Minutes from the Federal Reserve's historic Dec. 16 monetary policy committee meeting may reveal the reasons for its shift towards quantitative easing, the policy of flooding the financial system with liquidity.
At its Dec. 16 rate decision, the Fed went beyond market expectations and cut the key interest rate to a band between zero and 0.25%. The minutes from that meeting will be released at 2 p.m. EST.
The minutes from the Federal Open Market Committee's decision is often old news, yet it has been only three weeks since the last meeting and the economic picture has hardly changed in the interim.
Elsa Dargent from Natixis said the minutes, "will give an insight into the debates" that led the central bank to embark on unconventional policy. She also said to pay special attention to any mention of deflationary risks, as well as the degree of opposition within the committee.
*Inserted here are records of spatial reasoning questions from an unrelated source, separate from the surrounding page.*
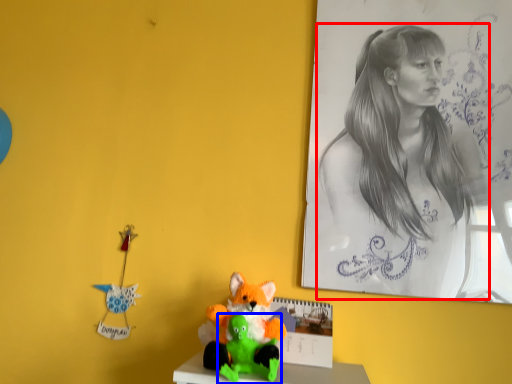
Question: Which point is further to the camera, woman (highlighted by a red box) or toy (highlighted by a blue box)?

Choices:
 (A) woman
 (B) toy

Answer: (A)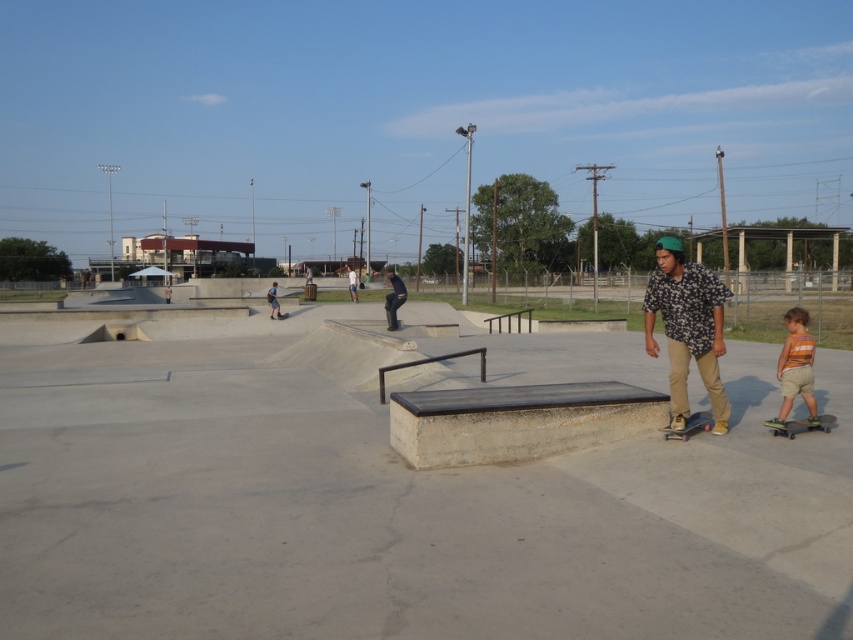
Who is shorter, striped cotton shirt at lower right or black rubber skateboard at center?

black rubber skateboard at center

Does striped cotton shirt at lower right appear on the left side of black rubber skateboard at center?

No, striped cotton shirt at lower right is not to the left of black rubber skateboard at center.

This screenshot has height=640, width=853. In order to click on striped cotton shirt at lower right in this screenshot , I will do `click(795, 369)`.

You are a GUI agent. You are given a task and a screenshot of the screen. Output one action in this format:
    pyautogui.click(x=<x>, y=<y>)
    Task: Click on the striped cotton shirt at lower right
    Image resolution: width=853 pixels, height=640 pixels.
    Given the screenshot: What is the action you would take?
    pyautogui.click(x=795, y=369)

This screenshot has height=640, width=853. What do you see at coordinates (801, 426) in the screenshot? I see `green rubber skateboard at lower right` at bounding box center [801, 426].

This screenshot has width=853, height=640. Describe the element at coordinates (801, 426) in the screenshot. I see `green rubber skateboard at lower right` at that location.

Locate an element on the screen. The width and height of the screenshot is (853, 640). green rubber skateboard at lower right is located at coordinates (801, 426).

How distant is green rubber skateboard at lower right from black rubber skateboard at center?

green rubber skateboard at lower right is 68.50 feet away from black rubber skateboard at center.

At what (x,y) coordinates should I click in order to perform the action: click on green rubber skateboard at lower right. Please return your answer as a coordinate pair (x, y). Looking at the image, I should click on (801, 426).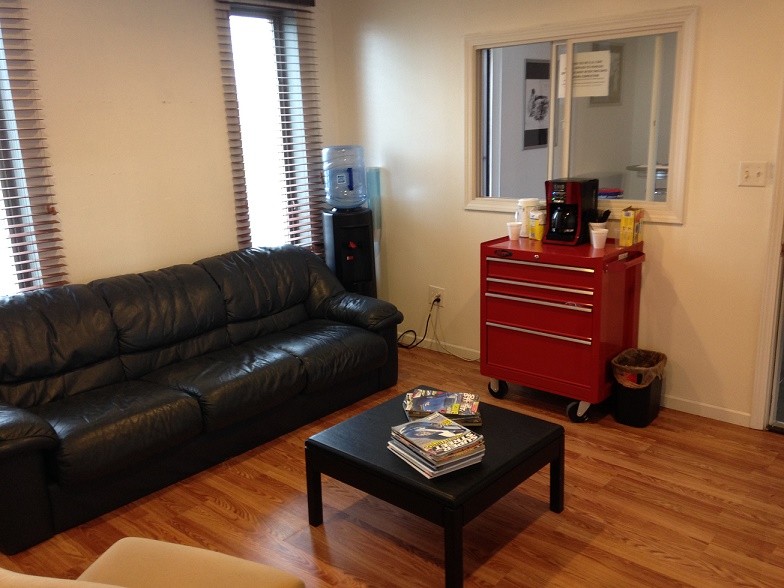
At what (x,y) coordinates should I click in order to perform the action: click on table. Please return your answer as a coordinate pair (x, y). Looking at the image, I should click on (357, 442).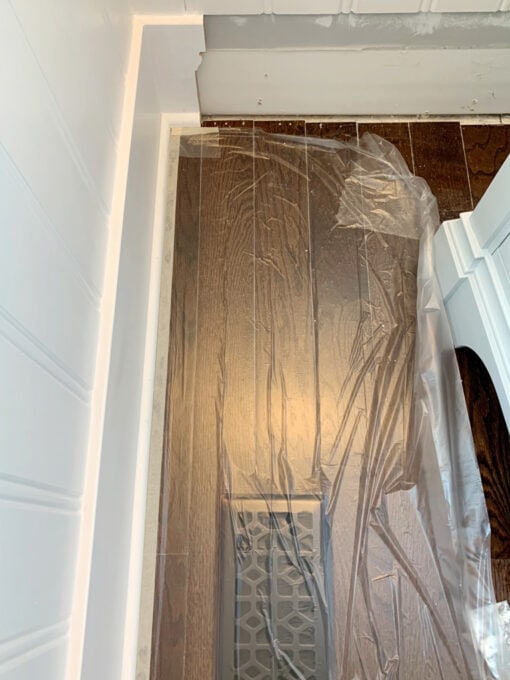
Find the location of `white paint`. white paint is located at coordinates (238, 20), (422, 26).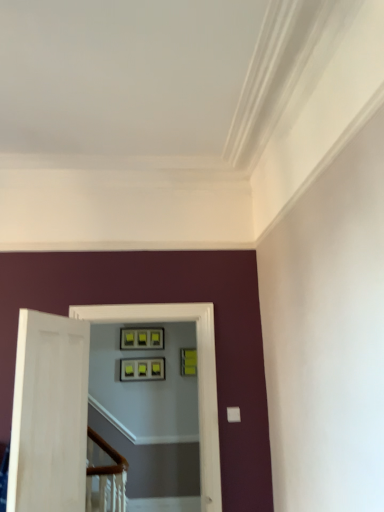
Question: Is matte black picture frame at center, which is the second picture frame from right to left, oriented towards green matte picture frame at upper center, which is the 2th picture frame from left to right?

Choices:
 (A) no
 (B) yes

Answer: (A)

Question: Is matte black picture frame at center, which is the second picture frame from right to left, bigger than green matte picture frame at upper center, which is the 2th picture frame from left to right?

Choices:
 (A) yes
 (B) no

Answer: (B)

Question: Does matte black picture frame at center, which is the second picture frame from right to left, appear on the right side of green matte picture frame at upper center, which is the 2th picture frame from left to right?

Choices:
 (A) yes
 (B) no

Answer: (B)

Question: From a real-world perspective, is matte black picture frame at center, which is the second picture frame from right to left, located higher than green matte picture frame at upper center, which is the 2th picture frame from left to right?

Choices:
 (A) no
 (B) yes

Answer: (A)

Question: Does matte black picture frame at center, which is the 1th picture frame in left-to-right order, have a smaller size compared to green matte picture frame at upper center, which is the 2th picture frame from left to right?

Choices:
 (A) no
 (B) yes

Answer: (B)

Question: From the image's perspective, relative to matte black picture frame at center, which is the 1th picture frame in left-to-right order, is matte black frames at center above or below?

Choices:
 (A) below
 (B) above

Answer: (B)

Question: Is matte black frames at center inside or outside of matte black picture frame at center, which is the 1th picture frame in left-to-right order?

Choices:
 (A) inside
 (B) outside

Answer: (B)

Question: Is matte black frames at center wider or thinner than matte black picture frame at center, which is the second picture frame from right to left?

Choices:
 (A) wide
 (B) thin

Answer: (A)

Question: Is matte black frames at center in front of or behind matte black picture frame at center, which is the 1th picture frame in left-to-right order, in the image?

Choices:
 (A) behind
 (B) front

Answer: (B)

Question: Considering the positions of matte black picture frame at center, which is the second picture frame from right to left, and green matte picture frame at upper center, the 1th picture frame positioned from the right, in the image, is matte black picture frame at center, which is the second picture frame from right to left, bigger or smaller than green matte picture frame at upper center, the 1th picture frame positioned from the right,?

Choices:
 (A) big
 (B) small

Answer: (B)

Question: Is matte black picture frame at center, which is the 1th picture frame in left-to-right order, in front of or behind green matte picture frame at upper center, the 1th picture frame positioned from the right, in the image?

Choices:
 (A) behind
 (B) front

Answer: (B)

Question: Do you think matte black picture frame at center, which is the 1th picture frame in left-to-right order, is within green matte picture frame at upper center, the 1th picture frame positioned from the right, or outside of it?

Choices:
 (A) outside
 (B) inside

Answer: (A)

Question: Considering the positions of point (132, 361) and point (190, 359), is point (132, 361) closer or farther from the camera than point (190, 359)?

Choices:
 (A) farther
 (B) closer

Answer: (B)

Question: Is matte black frames at center in front of or behind green matte picture frame at upper center, the 1th picture frame positioned from the right, in the image?

Choices:
 (A) front
 (B) behind

Answer: (A)

Question: Looking at their shapes, would you say matte black frames at center is wider or thinner than green matte picture frame at upper center, the 1th picture frame positioned from the right?

Choices:
 (A) thin
 (B) wide

Answer: (B)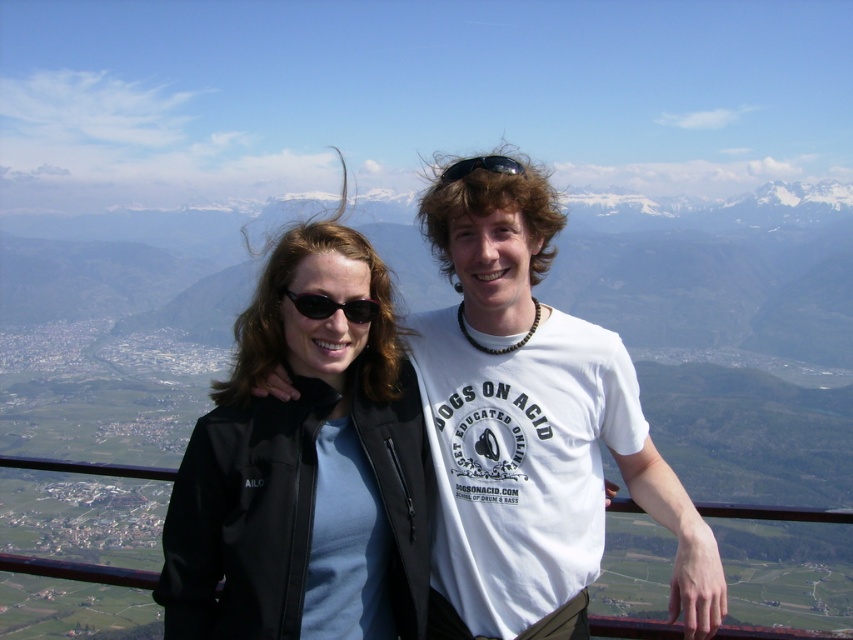
Locate an element on the screen. Image resolution: width=853 pixels, height=640 pixels. black matte jacket at center is located at coordinates [305, 468].

Is black matte jacket at center bigger than black plastic sunglasses at center?

Yes, black matte jacket at center is bigger than black plastic sunglasses at center.

Between point (239, 492) and point (311, 310), which one is positioned in front?

Positioned in front is point (239, 492).

In order to click on black matte jacket at center in this screenshot , I will do `click(305, 468)`.

The height and width of the screenshot is (640, 853). What do you see at coordinates (305, 468) in the screenshot? I see `black matte jacket at center` at bounding box center [305, 468].

Who is more distant from viewer, (347, 365) or (503, 164)?

Point (503, 164)

Between point (196, 509) and point (467, 170), which one is positioned behind?

The point (467, 170) is more distant.

This screenshot has width=853, height=640. Find the location of `black matte jacket at center`. black matte jacket at center is located at coordinates (305, 468).

Does matte black jacket at center appear on the left side of black matte jacket at center?

Incorrect, matte black jacket at center is not on the left side of black matte jacket at center.

Is matte black jacket at center above black matte jacket at center?

Yes, matte black jacket at center is above black matte jacket at center.

I want to click on matte black jacket at center, so click(x=532, y=429).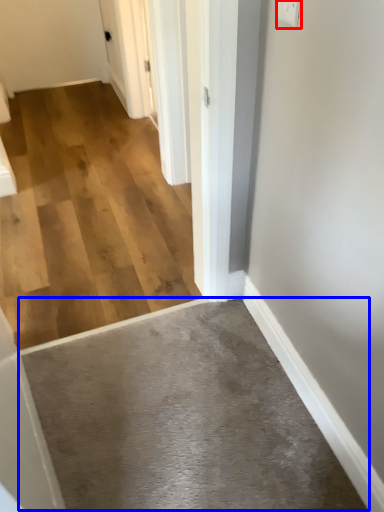
Question: Among these objects, which one is nearest to the camera, electric outlet (highlighted by a red box) or concrete (highlighted by a blue box)?

Choices:
 (A) electric outlet
 (B) concrete

Answer: (A)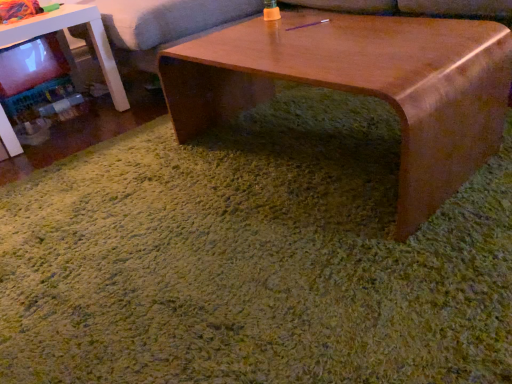
Question: Is wooden coffee table at center shorter than white glossy table at left?

Choices:
 (A) no
 (B) yes

Answer: (B)

Question: Is wooden coffee table at center smaller than white glossy table at left?

Choices:
 (A) no
 (B) yes

Answer: (A)

Question: Does wooden coffee table at center have a lesser width compared to white glossy table at left?

Choices:
 (A) yes
 (B) no

Answer: (A)

Question: From a real-world perspective, is wooden coffee table at center over white glossy table at left?

Choices:
 (A) yes
 (B) no

Answer: (B)

Question: Is wooden coffee table at center positioned behind white glossy table at left?

Choices:
 (A) no
 (B) yes

Answer: (A)

Question: From the image's perspective, does wooden coffee table at center appear higher than white glossy table at left?

Choices:
 (A) yes
 (B) no

Answer: (B)

Question: Could you tell me if wooden coffee table at center is turned towards soft gray couch at upper center?

Choices:
 (A) yes
 (B) no

Answer: (B)

Question: Is wooden coffee table at center in front of soft gray couch at upper center?

Choices:
 (A) no
 (B) yes

Answer: (B)

Question: From a real-world perspective, is wooden coffee table at center over soft gray couch at upper center?

Choices:
 (A) no
 (B) yes

Answer: (A)

Question: Can we say wooden coffee table at center lies outside soft gray couch at upper center?

Choices:
 (A) yes
 (B) no

Answer: (A)

Question: Can you confirm if wooden coffee table at center is thinner than soft gray couch at upper center?

Choices:
 (A) yes
 (B) no

Answer: (A)

Question: Can you confirm if wooden coffee table at center is smaller than soft gray couch at upper center?

Choices:
 (A) yes
 (B) no

Answer: (A)

Question: From a real-world perspective, is soft gray couch at upper center beneath white glossy table at left?

Choices:
 (A) yes
 (B) no

Answer: (B)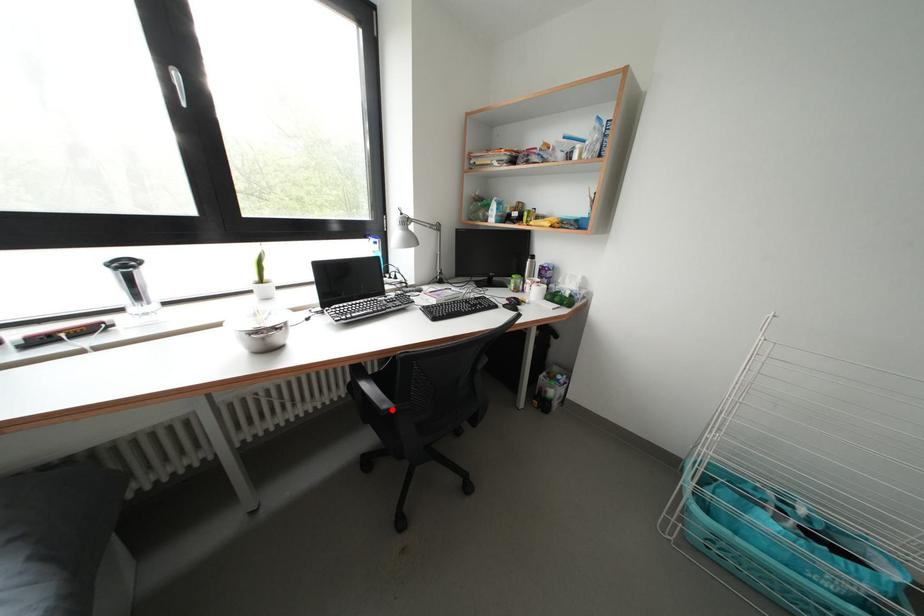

However, others believe the minutes are unlikely to enlighten market participants about where the Fed is heading.
Sal Guatieri, senior economist at BMO Capital Markets, said the statement accompanying the rate decision was quite direct in stating that rates will remain at "exceptionally low levels ... for some time," so those hoping for more elaboration in the minutes may be disappointed.
He said the Fed's dramatic action was probably led by Chairman Ben Bernanke and Vice Chairman Donald Kohn. The minutes may reveal some resistance to the idea of cutting rates so dramatically - the market had only contemplated a cut to 0.25%, but not lower - but the bottom line is that the decision passed without dissent, he said.
Charmaine Buskas, senior economics strategist at TD Securities, said the FOMC minutes will be more important than any of the economic data released on Tuesday.
"Now that it's clear that the Fed has embarked on this new policy, we'll be looking for any clues about how long they think the downturn will last," she said.
Buskas said markets will be looking for any details as to how the Fed came to the decision to shift policy, as well as any forward-looking verbiage on how the Fed will respond to the crisis.
However, she too said it is unlikely the minutes will elaborate on the policy shift. "You always have hope, but I don't think we'll get anything of the sort," she said. "The situation is still very fluid... the Fed will want to keep its cards as close to its chest as possible."